I have felt the way those two felt. I have felt as if philosophy as it is seen now is rather empty. I do not wish to spend my career picking apart one passage in one book. That is not important. It cannot be the goal of a whole life because if the passage is really that troublesome it should be discussed by everyone always until answers can be found. If it is left only to one person who only works on that one little difficulty there will be no imagination left.
I am now a fourth year honours student and I still do not understand what philosophy is, but I have a much better idea then last year. A year full of friends and study groups and excitement for my chosen discipline have brought me into the stream.
I can see the clear path set out for me. I can see the methods with which to discover new ideas. I know I must follow these methods if I wish to make a usable contribution, but sometimes I let my mind wander a bit.
We discussed the use of intuitions in philosophy.

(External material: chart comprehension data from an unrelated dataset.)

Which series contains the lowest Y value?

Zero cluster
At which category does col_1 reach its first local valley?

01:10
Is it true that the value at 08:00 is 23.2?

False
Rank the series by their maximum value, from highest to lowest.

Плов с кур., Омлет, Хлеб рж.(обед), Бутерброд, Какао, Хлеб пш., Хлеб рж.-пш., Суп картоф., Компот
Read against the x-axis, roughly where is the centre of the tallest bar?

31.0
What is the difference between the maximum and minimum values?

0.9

Intuitions are our means of communication. We confirm that people agree with us about the world in order to continue safely along the path, for philosophers are ever tempted by willow-wisps and sometimes mistake the light of a kitchen window for the light of truth. The trouble is research is being done on intuitions which shows that the way each person thinks can be much different and much less clear then formerly expected.
I do not see this as a problem because I believe intuitions exist to prevent our audience from becoming lost, but this is not what they are used for. Intuitions are used in the place of evidence, and this can be problematic.

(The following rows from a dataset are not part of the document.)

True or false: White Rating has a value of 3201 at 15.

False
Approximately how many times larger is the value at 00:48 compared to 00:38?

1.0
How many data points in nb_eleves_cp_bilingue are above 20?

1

For example, if you ask someone to think of a horse there will be huge variation. One person thinks of an experience, one of a brown horse they have never seen, one of a drawing, one of a feeling.
We think we are communicating and we get this!
The world is very complex. The portion of it we use and discuss and understand is only a portion. There are vast lands we do not know of or do not discuss because it is difficult or because they simple do not interest us, or because the difference between what we see as real and what can be seen as real is so subtle as to be almost unnoticeable. It is like think of the South Pole or discussing China. There is a great deal to discuss when we sit down and begin to speak of it, but these places do not enter into our geography in the same way that other places do.